Speaking on the topic — From Revolution to Fourth Republic, the Rawlings Legacy, at the ceremony to honour the founder of the party, President Jerry John Rawlings, Mr Totobi Quakyi said the NDC was not founded for opportunists, political mercenaries, contractors of convenience or persons whose only ideology is personal profit. It was founded as a movement of purpose.
Mr Totobi Quakyi, who served as the first National Security Coordinator in the Rawlings' regime, said it was wrong for anybody to invoke Rawlings in song, in cloth, in portrait and in slogan, while quietly departing from the values that made his name endure.
The life of Jerry Rawlings, he said, could not be reduced to a few remarks, stressing that the revolution he came to embody could not be reduced to nostalgia.
Equally, he emphasised, the legacy he left behind could not be honoured merely through praise-singing. "It must be examined. It must be protected. Above all, it must be lived.”
"The theme before us — from Revolution to the Fourth Republic — should, he said, not be treated as a historical journey to be recounted and that it must be received as an invitation to honest examination", he added.

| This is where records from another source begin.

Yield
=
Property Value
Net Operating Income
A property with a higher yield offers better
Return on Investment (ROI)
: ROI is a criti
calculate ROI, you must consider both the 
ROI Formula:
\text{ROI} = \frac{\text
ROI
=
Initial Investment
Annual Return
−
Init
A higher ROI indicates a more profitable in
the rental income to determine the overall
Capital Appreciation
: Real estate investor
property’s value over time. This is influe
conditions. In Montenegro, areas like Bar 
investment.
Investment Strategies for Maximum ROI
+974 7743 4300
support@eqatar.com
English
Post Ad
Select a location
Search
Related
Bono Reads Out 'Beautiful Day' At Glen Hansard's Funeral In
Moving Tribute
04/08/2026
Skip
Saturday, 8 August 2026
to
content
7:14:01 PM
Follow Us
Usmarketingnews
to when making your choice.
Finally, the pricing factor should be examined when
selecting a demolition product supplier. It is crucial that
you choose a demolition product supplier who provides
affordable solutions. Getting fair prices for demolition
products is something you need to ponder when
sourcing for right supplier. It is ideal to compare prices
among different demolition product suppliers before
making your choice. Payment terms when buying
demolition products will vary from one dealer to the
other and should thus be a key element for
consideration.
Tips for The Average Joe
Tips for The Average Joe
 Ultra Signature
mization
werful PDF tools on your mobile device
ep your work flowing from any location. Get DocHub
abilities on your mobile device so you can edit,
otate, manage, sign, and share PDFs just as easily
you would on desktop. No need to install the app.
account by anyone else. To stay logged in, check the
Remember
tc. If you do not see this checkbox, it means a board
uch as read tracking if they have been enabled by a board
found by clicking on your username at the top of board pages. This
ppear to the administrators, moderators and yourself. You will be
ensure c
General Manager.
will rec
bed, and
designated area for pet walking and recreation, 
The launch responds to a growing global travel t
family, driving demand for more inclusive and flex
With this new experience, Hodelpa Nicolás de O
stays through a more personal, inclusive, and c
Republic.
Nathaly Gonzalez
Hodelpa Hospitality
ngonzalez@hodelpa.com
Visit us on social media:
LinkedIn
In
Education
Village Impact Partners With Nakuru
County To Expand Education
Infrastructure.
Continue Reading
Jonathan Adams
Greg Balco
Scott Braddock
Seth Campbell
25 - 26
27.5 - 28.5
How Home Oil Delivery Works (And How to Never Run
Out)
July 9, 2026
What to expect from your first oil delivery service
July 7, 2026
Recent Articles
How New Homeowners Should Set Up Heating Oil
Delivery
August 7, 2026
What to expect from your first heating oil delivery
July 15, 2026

“Socrates warned that the unexamined life is not worth living. For political movements too, the unexamined legacy is not worth celebrating,” he said.
Mr Totobi Quakyi said the time must examine not only the means by which change was pursued in the 19 years of the PNDC/NDC, but also the ends for which sacrifices were made.
“For, in the final analysis, it is the nobility of the ends — justice, probity, accountability, dignity for the ordinary Ghanaian, and democratic stability — that gives moral meaning to the struggles that came before.
“Those of us who lived through the turbulence of those years know what the revolution demanded.
It demanded courage. It demanded a willingness to confront moral decay, arrogance, impunity and the dangerous belief that public office was the private property of a privileged few,” he said.
Over the years
He said it must not go unnoticed that not every action of those years was perfect. No honest participant in that history can make such a claim.
“But the essential lesson of the revolution was clear: that Ghana must belong to the many, not the few; that public service must be anchored in discipline, that leadership must be accountable and that the ordinary Ghanaian must never again be treated as a spectator in his own country.”
The sacrifices of the revolution, he said, brought a renewed national consciousness, which brought about the insistence that power must answer to the people, stressing that "They bought us the foundations upon which the Fourth Republic was eventually built".
He said, “perhaps most significantly, they gave us the example of the year 2000 — when President Rawlings, after long years at the helm, accepted the verdict of the people and helped set the heart of the nation at ease through a peaceful transfer of power.
Even after the electorate delivered a clear verdict on the previous administration, he said it should concern all “that there are still Ghanaians who wonder whether we truly represent a different standard of public service.”
The questions
These questions, Mr Totobi Quakyi said, must disturb every true cadre, every party elder, every minister, every appointee, every constituency executive and every young person who carries the NDC card with pride.
“Because the danger before us is not that we might lose an election.
Parties win and lose.
That is the nature of democracy.
The greater danger is that we may help convince the Ghanaian people that the two dominant parties are, in the end, the same,” he said.
As a country and members of the party, “we must remember that when citizens conclude that all parties are alike, they do not merely reject politicians.
They begin to reject the democratic system itself.